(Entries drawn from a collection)
★ ★ ★ ★ ★

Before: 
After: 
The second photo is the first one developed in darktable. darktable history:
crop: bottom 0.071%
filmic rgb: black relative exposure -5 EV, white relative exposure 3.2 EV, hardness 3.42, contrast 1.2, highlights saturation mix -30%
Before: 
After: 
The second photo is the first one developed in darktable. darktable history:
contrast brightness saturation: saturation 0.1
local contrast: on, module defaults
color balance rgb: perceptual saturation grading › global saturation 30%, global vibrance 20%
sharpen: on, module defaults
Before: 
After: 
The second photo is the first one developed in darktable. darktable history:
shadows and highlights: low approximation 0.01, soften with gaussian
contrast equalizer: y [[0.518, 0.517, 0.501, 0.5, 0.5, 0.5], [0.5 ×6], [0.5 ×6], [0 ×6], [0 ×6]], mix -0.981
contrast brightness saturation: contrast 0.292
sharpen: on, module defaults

★ ★ ★ ★ ★

> **Your instructions**
Format every line of the records above as a JSON list of strings, with one string per line and no blank lines.

> **Exercise solution**
[
  "Before: ",
  "After: ",
  "The second photo is the first one developed in darktable. darktable history:",
  "crop: bottom 0.071%",
  "filmic rgb: black relative exposure -5 EV, white relative exposure 3.2 EV, hardness 3.42, contrast 1.2, highlights saturation mix -30%",
  "Before: ",
  "After: ",
  "The second photo is the first one developed in darktable. darktable history:",
  "contrast brightness saturation: saturation 0.1",
  "local contrast: on, module defaults",
  "color balance rgb: perceptual saturation grading › global saturation 30%, global vibrance 20%",
  "sharpen: on, module defaults",
  "Before: ",
  "After: ",
  "The second photo is the first one developed in darktable. darktable history:",
  "shadows and highlights: low approximation 0.01, soften with gaussian",
  "contrast equalizer: y [[0.518, 0.517, 0.501, 0.5, 0.5, 0.5], [0.5 ×6], [0.5 ×6], [0 ×6], [0 ×6]], mix -0.981",
  "contrast brightness saturation: contrast 0.292",
  "sharpen: on, module defaults"
]